→ **Source extract**:
>> Start

# Squeakers?



## ZigZagMarquis (Aug 31, 2004)

What does it mean when they refer to birds as "squeakers"? 


Check This


----------



## re lee (Jan 4, 2003)

They are young birds. basicly less then three months old


----------



## ZigZagMarquis (Aug 31, 2004)

re lee said:


> They are young birds. basicly less then three months old


Thanks. That's kinda what I thought.  Those 2 look like kinda cool birds. I might have to bid on them.


----------



## Sweetie (Sep 15, 2004)

I also have a question about this. Sweetie, my Feral Pigeon, when I found her 30 days ago, she did have a few baby feathers left on her head and the back of her neck. I think she may have been learning how to fly and was practicing her landing when she injured her leg. The morning after I found her she drank some water for me and when I
gave her wild bird seed she started to flap her wings and squeak. I kept on noticing that when each day went by, her baby feathers were disappearing. She got more beautiful. By the 15 day she wasn't crying anymore. I noticed a little color change in her eyes. She grew about an inch larger. She still will twitch and she will flap her wings and hit the top of her box. She loves to be held because of her leg, but it is almost imposible to do this when I am at the library. She is with me now. I usually make it up to her when my husband and I leave the library. I will leave the computer at the library for a few minutes and when I come back I ask my husband if she was quiet when I was gone. He would say yes she was. I sit down and she begins to flap and make noise. You see when on the second day when I fed her, after she was fed, she rubbed her face and beak against my finger, and I read it from here that that means that the pigeon thinks of you as its mama. Well, mama's back and she is flapping. She knows when mama is back.


----------



## Sweetie (Sep 15, 2004)

Opps!!!!!!!!!!
I forgot to ask the question. How old is she now? She isn't cooing yet and she likes to roost alot. When will I know if she is a female? How long does it take for her to lay an egg? When am I suppose to look for an egg to appear? Also is it true that a female's head is more flattened and the male's head more rounded? Is it also true that if the pigeon is a female that she will roost more and the male will dance and coo more?

>> End

→ **Excerpted data**:
>> Start

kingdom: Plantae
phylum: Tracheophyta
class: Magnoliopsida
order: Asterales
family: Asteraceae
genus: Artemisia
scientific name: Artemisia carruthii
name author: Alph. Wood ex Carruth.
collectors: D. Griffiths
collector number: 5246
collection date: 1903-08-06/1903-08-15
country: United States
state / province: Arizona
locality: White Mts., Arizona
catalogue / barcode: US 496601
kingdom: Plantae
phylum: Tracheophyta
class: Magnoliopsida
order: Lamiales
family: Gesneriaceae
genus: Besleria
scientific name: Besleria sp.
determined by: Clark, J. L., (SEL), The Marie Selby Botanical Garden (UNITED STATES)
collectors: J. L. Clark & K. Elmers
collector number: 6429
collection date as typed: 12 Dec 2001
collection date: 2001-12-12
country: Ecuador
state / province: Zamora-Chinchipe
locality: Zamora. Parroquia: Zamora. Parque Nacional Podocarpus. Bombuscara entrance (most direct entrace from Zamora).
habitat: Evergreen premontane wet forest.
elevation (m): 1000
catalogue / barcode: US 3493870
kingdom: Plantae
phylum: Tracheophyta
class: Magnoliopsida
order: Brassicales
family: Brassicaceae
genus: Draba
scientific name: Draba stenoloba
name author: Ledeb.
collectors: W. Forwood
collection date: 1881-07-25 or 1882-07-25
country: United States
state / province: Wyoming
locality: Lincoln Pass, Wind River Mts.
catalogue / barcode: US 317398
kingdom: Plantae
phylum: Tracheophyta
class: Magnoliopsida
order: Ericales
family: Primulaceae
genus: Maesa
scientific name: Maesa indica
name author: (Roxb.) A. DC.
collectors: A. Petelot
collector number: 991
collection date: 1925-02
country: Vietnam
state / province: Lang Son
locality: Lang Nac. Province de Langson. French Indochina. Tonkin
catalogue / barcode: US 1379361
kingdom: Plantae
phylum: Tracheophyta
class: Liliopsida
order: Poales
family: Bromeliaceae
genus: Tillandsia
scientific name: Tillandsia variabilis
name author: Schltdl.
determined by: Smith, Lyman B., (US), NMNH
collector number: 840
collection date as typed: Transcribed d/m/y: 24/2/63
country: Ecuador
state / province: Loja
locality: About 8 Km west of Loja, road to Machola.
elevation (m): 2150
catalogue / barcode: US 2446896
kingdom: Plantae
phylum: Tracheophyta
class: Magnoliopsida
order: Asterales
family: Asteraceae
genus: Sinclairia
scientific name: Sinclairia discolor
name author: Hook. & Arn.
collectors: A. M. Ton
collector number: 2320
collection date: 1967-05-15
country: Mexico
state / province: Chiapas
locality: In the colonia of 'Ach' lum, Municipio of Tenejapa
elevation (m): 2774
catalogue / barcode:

>> End

→ **The tasks**:
A. Reproduce the passage of the squeakers thread starting with "I forgot to" and going on through "and coo more?".
B. Carry on the squeakers thread from the point at which it stops.
The items play no part in what follows and may be passed over.

→ **Answers to the problems**:
A.
I forgot to ask the question. How old is she now? She isn't cooing yet and she likes to roost alot. When will I know if she is a female? How long does it take for her to lay an egg? When am I suppose to look for an egg to appear? Also is it true that a female's head is more flattened and the male's head more rounded? Is it also true that if the pigeon is a female that she will roost more and the male will dance and coo more?

B.
I am new at this.


----------



## Reti (Jul 20, 2003)

My guess is when you found Sweety she was about 3-4 weeks old.
You will know for sure if she is a female when she lays her first egg. That can be anywhere from 5 months to a year.
I think it's the other way around. Females have rounder heads, males more flattened.
You could get a clue from the behavior if it's male or female, females are more quiet, males coo more. But that is not always a 100% indicator of the sex.

Reti


----------



## re lee (Jan 4, 2003)

I would say it was 4 to 5 weeks old when you found it. Whens will be active as cocks. Just will not strut . In a cage or loft they will perch more. A hen most of the times will be smaller head and body. But I have had hens that would make a cock bird jelious. But not that often. A young hen may not lay for the first say 8 months. With out a cock the eggs wont be any good. A wide vent on most breeds means a hen. Some breeds cock birds will fool you on this. But a feral. I would think would hold true. Tight vent a cock wide vent a hen. And your young bird should be say 2 to 21/2 months old now.


----------



## ZigZagMarquis (Aug 31, 2004)

Dunno if this is true or not and can't remember if I read it here in some thread or on some pigeon website... but I read somewhere if you put a mirror in your loft and watch for the birds that peck and puff up at the "other bird" in the mirror, that its probably a cock. Once my new birds are a bit more settled, I may introduce a mirror, take my guess at which are cocks from that and then wait for eggs and we'll see, but I've got a pretty small sample size right now, 6 birds.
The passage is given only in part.